About this task |
Please retype the entries exactly as they stand, leaving out any pictures.
Top of Extracted records
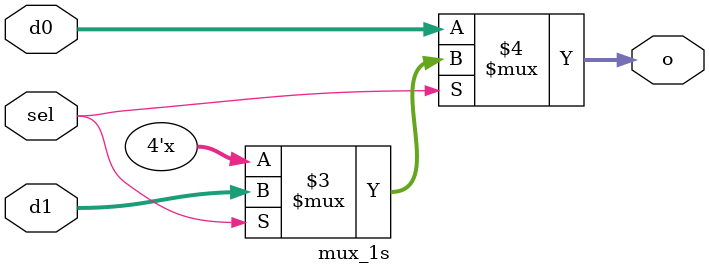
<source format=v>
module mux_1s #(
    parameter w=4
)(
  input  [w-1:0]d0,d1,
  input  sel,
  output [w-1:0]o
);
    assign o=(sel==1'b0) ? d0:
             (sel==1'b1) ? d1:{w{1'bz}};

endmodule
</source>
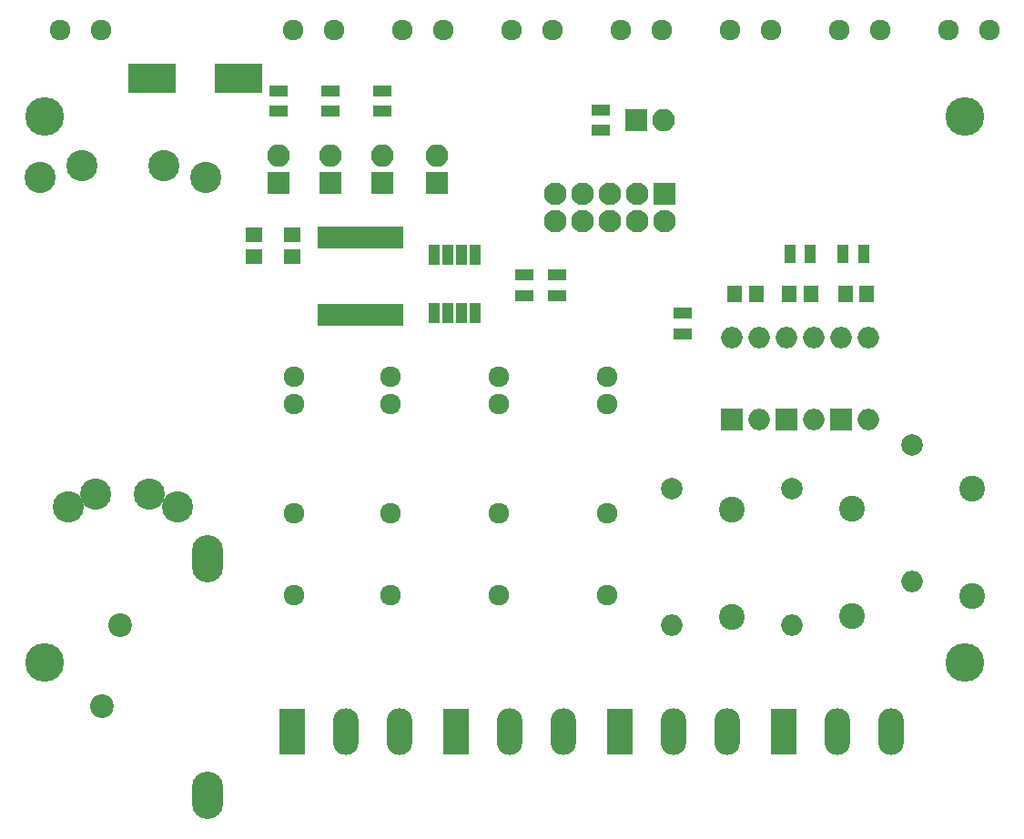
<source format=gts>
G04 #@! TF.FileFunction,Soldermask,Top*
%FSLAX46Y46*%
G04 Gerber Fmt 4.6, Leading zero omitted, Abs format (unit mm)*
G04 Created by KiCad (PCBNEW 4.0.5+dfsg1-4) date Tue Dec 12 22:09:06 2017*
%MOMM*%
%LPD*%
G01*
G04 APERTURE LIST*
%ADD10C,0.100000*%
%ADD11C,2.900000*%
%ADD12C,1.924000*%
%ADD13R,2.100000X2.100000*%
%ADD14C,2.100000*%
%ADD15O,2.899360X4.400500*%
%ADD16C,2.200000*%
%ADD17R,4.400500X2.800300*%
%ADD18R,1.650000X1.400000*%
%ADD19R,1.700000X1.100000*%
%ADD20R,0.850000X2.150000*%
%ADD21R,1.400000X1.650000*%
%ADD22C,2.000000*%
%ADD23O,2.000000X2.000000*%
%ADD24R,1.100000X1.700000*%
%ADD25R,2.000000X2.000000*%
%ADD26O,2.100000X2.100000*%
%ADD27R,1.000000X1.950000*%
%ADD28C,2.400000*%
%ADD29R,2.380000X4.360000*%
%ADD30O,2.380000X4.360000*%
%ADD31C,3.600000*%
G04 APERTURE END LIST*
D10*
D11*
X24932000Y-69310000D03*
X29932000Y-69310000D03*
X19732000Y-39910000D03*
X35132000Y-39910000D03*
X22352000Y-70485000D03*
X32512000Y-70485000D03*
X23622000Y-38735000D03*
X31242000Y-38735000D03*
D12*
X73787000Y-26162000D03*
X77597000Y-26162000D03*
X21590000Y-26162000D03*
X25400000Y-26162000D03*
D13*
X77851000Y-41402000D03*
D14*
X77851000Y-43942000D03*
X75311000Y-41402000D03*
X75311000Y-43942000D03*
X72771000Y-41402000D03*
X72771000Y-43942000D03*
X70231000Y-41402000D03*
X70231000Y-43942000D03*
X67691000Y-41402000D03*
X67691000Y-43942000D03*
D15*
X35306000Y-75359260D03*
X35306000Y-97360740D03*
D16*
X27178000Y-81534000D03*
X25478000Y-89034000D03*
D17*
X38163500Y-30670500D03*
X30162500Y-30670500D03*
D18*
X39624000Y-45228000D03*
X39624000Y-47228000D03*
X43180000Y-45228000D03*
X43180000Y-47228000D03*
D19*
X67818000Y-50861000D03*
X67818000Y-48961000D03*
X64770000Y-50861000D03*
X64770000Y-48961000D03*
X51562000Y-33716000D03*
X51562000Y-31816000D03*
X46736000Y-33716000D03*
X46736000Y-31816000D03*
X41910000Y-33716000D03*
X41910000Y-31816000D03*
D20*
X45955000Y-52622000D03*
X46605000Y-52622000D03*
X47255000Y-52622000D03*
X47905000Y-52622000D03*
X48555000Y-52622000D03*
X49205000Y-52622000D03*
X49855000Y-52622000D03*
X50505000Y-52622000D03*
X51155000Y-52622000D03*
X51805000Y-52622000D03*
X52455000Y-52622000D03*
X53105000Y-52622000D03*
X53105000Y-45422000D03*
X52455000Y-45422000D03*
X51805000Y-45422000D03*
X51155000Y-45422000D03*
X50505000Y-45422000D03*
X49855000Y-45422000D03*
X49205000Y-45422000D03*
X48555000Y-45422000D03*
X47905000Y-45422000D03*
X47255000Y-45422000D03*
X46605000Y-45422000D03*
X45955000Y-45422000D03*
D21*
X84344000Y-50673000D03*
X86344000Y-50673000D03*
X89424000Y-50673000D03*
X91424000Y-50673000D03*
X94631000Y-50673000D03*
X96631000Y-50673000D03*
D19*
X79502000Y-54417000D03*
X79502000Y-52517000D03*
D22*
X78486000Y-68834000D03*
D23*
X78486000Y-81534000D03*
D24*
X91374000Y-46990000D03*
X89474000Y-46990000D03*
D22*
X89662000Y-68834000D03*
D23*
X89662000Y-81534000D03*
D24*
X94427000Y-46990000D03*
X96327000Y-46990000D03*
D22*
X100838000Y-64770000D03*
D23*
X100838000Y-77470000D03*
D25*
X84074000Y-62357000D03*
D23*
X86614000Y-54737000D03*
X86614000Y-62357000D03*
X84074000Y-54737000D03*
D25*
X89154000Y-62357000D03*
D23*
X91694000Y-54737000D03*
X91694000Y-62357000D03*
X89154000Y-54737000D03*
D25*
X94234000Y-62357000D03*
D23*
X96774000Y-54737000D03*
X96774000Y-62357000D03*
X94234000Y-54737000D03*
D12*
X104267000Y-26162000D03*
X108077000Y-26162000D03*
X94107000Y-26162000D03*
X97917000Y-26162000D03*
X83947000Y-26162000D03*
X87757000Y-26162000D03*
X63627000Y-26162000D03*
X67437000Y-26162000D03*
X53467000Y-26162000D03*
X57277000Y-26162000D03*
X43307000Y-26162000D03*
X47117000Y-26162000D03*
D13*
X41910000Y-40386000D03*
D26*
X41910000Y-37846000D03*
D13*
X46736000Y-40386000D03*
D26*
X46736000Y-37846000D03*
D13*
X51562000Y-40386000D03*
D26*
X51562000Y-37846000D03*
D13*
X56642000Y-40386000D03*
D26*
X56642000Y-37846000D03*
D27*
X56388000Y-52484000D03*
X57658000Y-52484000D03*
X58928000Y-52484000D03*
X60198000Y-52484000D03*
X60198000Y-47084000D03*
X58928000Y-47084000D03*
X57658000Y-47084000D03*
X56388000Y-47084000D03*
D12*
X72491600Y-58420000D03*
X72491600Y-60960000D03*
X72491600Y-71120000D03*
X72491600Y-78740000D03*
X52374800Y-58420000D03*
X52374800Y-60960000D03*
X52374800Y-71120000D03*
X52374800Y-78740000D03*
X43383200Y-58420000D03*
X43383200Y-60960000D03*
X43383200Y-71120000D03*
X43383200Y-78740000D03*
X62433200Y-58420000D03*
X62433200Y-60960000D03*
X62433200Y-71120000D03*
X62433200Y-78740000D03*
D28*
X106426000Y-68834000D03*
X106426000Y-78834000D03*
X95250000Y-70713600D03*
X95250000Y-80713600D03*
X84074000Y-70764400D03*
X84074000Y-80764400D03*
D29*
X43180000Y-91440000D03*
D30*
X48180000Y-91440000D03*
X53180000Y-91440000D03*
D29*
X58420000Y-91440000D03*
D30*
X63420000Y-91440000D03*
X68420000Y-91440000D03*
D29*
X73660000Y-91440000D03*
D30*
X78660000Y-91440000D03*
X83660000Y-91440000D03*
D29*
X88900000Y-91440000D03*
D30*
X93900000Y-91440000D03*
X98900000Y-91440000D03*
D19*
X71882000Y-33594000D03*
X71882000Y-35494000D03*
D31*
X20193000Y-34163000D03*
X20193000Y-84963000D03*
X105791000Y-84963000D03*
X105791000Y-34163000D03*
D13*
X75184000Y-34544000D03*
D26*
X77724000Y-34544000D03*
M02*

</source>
Bottom of Extracted records
Exercise response |
<source format=v>
module mux_1s #(
    parameter w=4
)(
  input  [w-1:0]d0,d1,
  input  sel,
  output [w-1:0]o
);
    assign o=(sel==1'b0) ? d0:
             (sel==1'b1) ? d1:{w{1'bz}};

endmodule
</source>
<source format=gts>
G04 #@! TF.FileFunction,Soldermask,Top*
%FSLAX46Y46*%
G04 Gerber Fmt 4.6, Leading zero omitted, Abs format (unit mm)*
G04 Created by KiCad (PCBNEW 4.0.5+dfsg1-4) date Tue Dec 12 22:09:06 2017*
%MOMM*%
%LPD*%
G01*
G04 APERTURE LIST*
%ADD10C,0.100000*%
%ADD11C,2.900000*%
%ADD12C,1.924000*%
%ADD13R,2.100000X2.100000*%
%ADD14C,2.100000*%
%ADD15O,2.899360X4.400500*%
%ADD16C,2.200000*%
%ADD17R,4.400500X2.800300*%
%ADD18R,1.650000X1.400000*%
%ADD19R,1.700000X1.100000*%
%ADD20R,0.850000X2.150000*%
%ADD21R,1.400000X1.650000*%
%ADD22C,2.000000*%
%ADD23O,2.000000X2.000000*%
%ADD24R,1.100000X1.700000*%
%ADD25R,2.000000X2.000000*%
%ADD26O,2.100000X2.100000*%
%ADD27R,1.000000X1.950000*%
%ADD28C,2.400000*%
%ADD29R,2.380000X4.360000*%
%ADD30O,2.380000X4.360000*%
%ADD31C,3.600000*%
G04 APERTURE END LIST*
D10*
D11*
X24932000Y-69310000D03*
X29932000Y-69310000D03*
X19732000Y-39910000D03*
X35132000Y-39910000D03*
X22352000Y-70485000D03*
X32512000Y-70485000D03*
X23622000Y-38735000D03*
X31242000Y-38735000D03*
D12*
X73787000Y-26162000D03*
X77597000Y-26162000D03*
X21590000Y-26162000D03*
X25400000Y-26162000D03*
D13*
X77851000Y-41402000D03*
D14*
X77851000Y-43942000D03*
X75311000Y-41402000D03*
X75311000Y-43942000D03*
X72771000Y-41402000D03*
X72771000Y-43942000D03*
X70231000Y-41402000D03*
X70231000Y-43942000D03*
X67691000Y-41402000D03*
X67691000Y-43942000D03*
D15*
X35306000Y-75359260D03*
X35306000Y-97360740D03*
D16*
X27178000Y-81534000D03*
X25478000Y-89034000D03*
D17*
X38163500Y-30670500D03*
X30162500Y-30670500D03*
D18*
X39624000Y-45228000D03*
X39624000Y-47228000D03*
X43180000Y-45228000D03*
X43180000Y-47228000D03*
D19*
X67818000Y-50861000D03*
X67818000Y-48961000D03*
X64770000Y-50861000D03*
X64770000Y-48961000D03*
X51562000Y-33716000D03*
X51562000Y-31816000D03*
X46736000Y-33716000D03*
X46736000Y-31816000D03*
X41910000Y-33716000D03*
X41910000Y-31816000D03*
D20*
X45955000Y-52622000D03*
X46605000Y-52622000D03*
X47255000Y-52622000D03*
X47905000Y-52622000D03*
X48555000Y-52622000D03*
X49205000Y-52622000D03*
X49855000Y-52622000D03*
X50505000Y-52622000D03*
X51155000Y-52622000D03*
X51805000Y-52622000D03*
X52455000Y-52622000D03*
X53105000Y-52622000D03*
X53105000Y-45422000D03*
X52455000Y-45422000D03*
X51805000Y-45422000D03*
X51155000Y-45422000D03*
X50505000Y-45422000D03*
X49855000Y-45422000D03*
X49205000Y-45422000D03*
X48555000Y-45422000D03*
X47905000Y-45422000D03*
X47255000Y-45422000D03*
X46605000Y-45422000D03*
X45955000Y-45422000D03*
D21*
X84344000Y-50673000D03*
X86344000Y-50673000D03*
X89424000Y-50673000D03*
X91424000Y-50673000D03*
X94631000Y-50673000D03*
X96631000Y-50673000D03*
D19*
X79502000Y-54417000D03*
X79502000Y-52517000D03*
D22*
X78486000Y-68834000D03*
D23*
X78486000Y-81534000D03*
D24*
X91374000Y-46990000D03*
X89474000Y-46990000D03*
D22*
X89662000Y-68834000D03*
D23*
X89662000Y-81534000D03*
D24*
X94427000Y-46990000D03*
X96327000Y-46990000D03*
D22*
X100838000Y-64770000D03*
D23*
X100838000Y-77470000D03*
D25*
X84074000Y-62357000D03*
D23*
X86614000Y-54737000D03*
X86614000Y-62357000D03*
X84074000Y-54737000D03*
D25*
X89154000Y-62357000D03*
D23*
X91694000Y-54737000D03*
X91694000Y-62357000D03*
X89154000Y-54737000D03*
D25*
X94234000Y-62357000D03*
D23*
X96774000Y-54737000D03*
X96774000Y-62357000D03*
X94234000Y-54737000D03*
D12*
X104267000Y-26162000D03*
X108077000Y-26162000D03*
X94107000Y-26162000D03*
X97917000Y-26162000D03*
X83947000Y-26162000D03*
X87757000Y-26162000D03*
X63627000Y-26162000D03*
X67437000Y-26162000D03*
X53467000Y-26162000D03*
X57277000Y-26162000D03*
X43307000Y-26162000D03*
X47117000Y-26162000D03*
D13*
X41910000Y-40386000D03*
D26*
X41910000Y-37846000D03*
D13*
X46736000Y-40386000D03*
D26*
X46736000Y-37846000D03*
D13*
X51562000Y-40386000D03*
D26*
X51562000Y-37846000D03*
D13*
X56642000Y-40386000D03*
D26*
X56642000Y-37846000D03*
D27*
X56388000Y-52484000D03*
X57658000Y-52484000D03*
X58928000Y-52484000D03*
X60198000Y-52484000D03*
X60198000Y-47084000D03*
X58928000Y-47084000D03*
X57658000Y-47084000D03*
X56388000Y-47084000D03*
D12*
X72491600Y-58420000D03*
X72491600Y-60960000D03*
X72491600Y-71120000D03*
X72491600Y-78740000D03*
X52374800Y-58420000D03*
X52374800Y-60960000D03*
X52374800Y-71120000D03*
X52374800Y-78740000D03*
X43383200Y-58420000D03*
X43383200Y-60960000D03*
X43383200Y-71120000D03*
X43383200Y-78740000D03*
X62433200Y-58420000D03*
X62433200Y-60960000D03*
X62433200Y-71120000D03*
X62433200Y-78740000D03*
D28*
X106426000Y-68834000D03*
X106426000Y-78834000D03*
X95250000Y-70713600D03*
X95250000Y-80713600D03*
X84074000Y-70764400D03*
X84074000Y-80764400D03*
D29*
X43180000Y-91440000D03*
D30*
X48180000Y-91440000D03*
X53180000Y-91440000D03*
D29*
X58420000Y-91440000D03*
D30*
X63420000Y-91440000D03*
X68420000Y-91440000D03*
D29*
X73660000Y-91440000D03*
D30*
X78660000Y-91440000D03*
X83660000Y-91440000D03*
D29*
X88900000Y-91440000D03*
D30*
X93900000Y-91440000D03*
X98900000Y-91440000D03*
D19*
X71882000Y-33594000D03*
X71882000Y-35494000D03*
D31*
X20193000Y-34163000D03*
X20193000Y-84963000D03*
X105791000Y-84963000D03*
X105791000Y-34163000D03*
D13*
X75184000Y-34544000D03*
D26*
X77724000Y-34544000D03*
M02*

</source>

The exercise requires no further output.